Self-Abasement: The Counter-Pattern
Against the ambition pattern the Bible places a counter-line of figures who, on being approached for office, name their own smallness. Abraham: "Seeing now that I have taken on myself to speak to the Lord, who am but dust and ashes" (Gen 18:27). Moses: "Who am I, that I should go to Pharaoh, and that I should bring forth the sons of Israel out of Egypt?" (Ex 3:11), and again, "I am not eloquent, neither before, nor since you have spoken to your slave; for I am slow of mouth, and slow of tongue" (Ex 4:10). Saul, on first hearing of his anointing: "Am I not a Benjamite, of the smallest of the tribes of Israel? And my family the least of all the families of the tribe of Benjamin?" (1 Sa 9:21). Agur: "Surely I am more brutish than any man, And don't have the understanding of man" (Pr 30:2). John the Baptist: "There comes after me he who is mightier than I, the strap of whose sandals I am not worthy to stoop down and unloose" (Mk 1:7). Paul: "I am the least of the apostles, who am not meet to be called an apostle, because I persecuted the church of God" (1 Co 15:9).
This counter-pattern is not a refusal of all desire to act. Each of these figures is in fact called and serves. The pattern is rather the proper interior posture of one who is being entrusted with office.
Godly Ambition
A small body of texts shows that the desire to take up office, when its object is service rather than honor, is not condemned. Paul writes to Timothy: "Faithful is the saying, If a man seeks the office of overseer, he desires a good work" (1 Ti 3:1). The verb of seeking is not refused; the object — a good work — reframes it.
The narrative of 1 Maccabees registers, by contrast, what the late-life retrospective of imperial ambition sounds like in its own voice.

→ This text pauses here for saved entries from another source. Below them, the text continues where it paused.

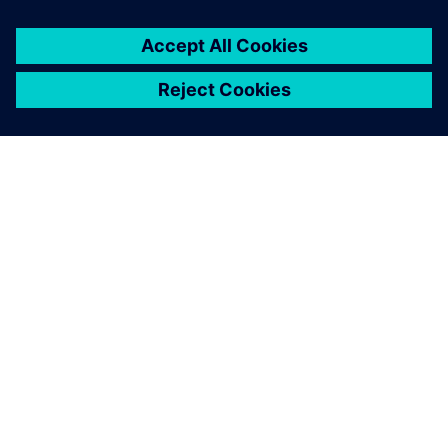
關於西門子
公司資訊
聯絡我們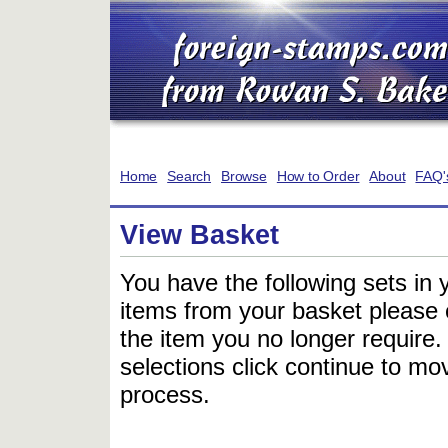
Home
Search
Browse
How to Order
About
FAQ'
View Basket
You have the following sets in 
items from your basket please c
the item you no longer require
selections click continue to mov
process.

Antiochus Epiphanes confesses, near death: "Into how much tribulation I came, and into what floods of sorrow I now am. I who was pleasant and beloved in my power!" (1Ma 6:11). The reversal is Babel's reversal, Sennacherib's reversal, Haman's reversal, Absalom's reversal — and the inverse of the path the disciples were taught at Capernaum.
Closing Synthesis
The verdict on ambition runs through both testaments along similar lines. Self-exalting ambition shows up at Eden, at Babel, in imperial boasting, in usurpation and fratricide, and in the disputes of Pharisees and even of apostles. It is repeatedly reversed: "your eyes [your Speech] are on the haughty, that you may bring them down" (2 Sa 22:28); "I will bring you down from there, says Yahweh" (Ob 1:4). The counter-pattern offered to Christ's followers is not the suppression of action but the inversion of the metric — first becomes last, great becomes servant, chief becomes the one who serves (Mk 9:35; Mk 10:43-44; Lu 22:26). The ambition Scripture commends in 1 Timothy is the desire for "a good work" (1 Ti 3:1), undertaken in the posture of those who, like Moses, first ask, "Who am I?" (Ex 3:11).